**Short exercise:**
Answer these questions about the thread on Unix load:
(a) In the first post, what does the asker think makes the load calculation?
(b) In the second post, what five-minute load average marks a system as effectively disabled?
(c) Besides ps, which two tools does the third post name as ways to see the processes in queue?

**Passage shown:**
- - - -
Technical explanation of load?

Technical explanation of load?

Post by Jay Alle » Tue, 01 Oct 1996 04:00:00



Can anyone give a technical explanation of load? How is it calculated?
What does a given load number mean in terms of resources being consumed
on a given Unix box? Is load a calculation made by the kernel (I think
it is), and do different Unix systems use different algorithms to
calculate load?

If anyone can point me to a good explanation of load, on-line or
otherwise, that answers my questions, please be my guest.

-J-

 
 
 

Technical explanation of load?

Post by Mark McCullou » Wed, 02 Oct 1996 04:00:00




Quote:>Can anyone give a technical explanation of load? How is it calculated?
>What does a given load number mean in terms of resources being consumed
>on a given Unix box? Is load a calculation made by the kernel (I think
>it is), and do different Unix systems use different algorithms to
>calculate load?

The understanding I have is that the load average is really three
numbers.  It's the average number of jobs waiting for the CPU over
one minute, five minutes, and fif* minutes.  I don't think different
systems use a different calculation method, but I can't say for sure.

Oh, general rule I go by is that if the five minute load average breaks
10, or the fif* minute load average breaks five, the system is
effectively disabled and drastic steps need to be taken.  Of course
there was the time where the load average stayed at 20 all morning...

--
Mark McCullough                             Systems-Programmer


 
 
 

Technical explanation of load?

Post by Ling Wan » Wed, 02 Oct 1996 04:00:00





> >Can anyone give a technical explanation of load? How is it calculated?
> >What does a given load number mean in terms of resources being consumed
> >on a given Unix box? Is load a calculation made by the kernel (I think
> >it is), and do different Unix systems use different algorithms to
> >calculate load?

> The understanding I have is that the load average is really three
> numbers.  It's the average number of jobs waiting for the CPU over
> one minute, five minutes, and fif* minutes.  I don't think different
> systems use a different calculation method, but I can't say for sure.

Isn't load just the average number of jobs on queue +
ones blocked for resources + number of processes in the CPU?
 Or
O + R field under process state in the ps command

So a 64 CPU CS6400 with a load of 60 means it is not being
fully utilized(Of course, there is more to it than that)

vmstat's proc fields or sar -q would give also give you
the process in queue

 
 
 

Technical explanation of load?

Post by Mark McCullou » Thu, 03 Oct 1996 04:00:00




[snip]

Quote:>> The understanding I have is that the load average is really three
>> numbers.  It's the average number of jobs waiting for the CPU over
>> one minute, five minutes, and fif* minutes.  I don't think different
>> systems use a different calculation method, but I can't say for sure.

>Isn't load just the average number of jobs on queue +
>ones blocked for resources + number of processes in the CPU?
- - - -
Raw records
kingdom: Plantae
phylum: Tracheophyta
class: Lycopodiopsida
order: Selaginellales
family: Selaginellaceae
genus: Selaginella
- - - -
**Problem solution:**
(a) The kernel.
(b) A five-minute load average that breaks 10.
(c) vmstat (its proc fields) and sar -q.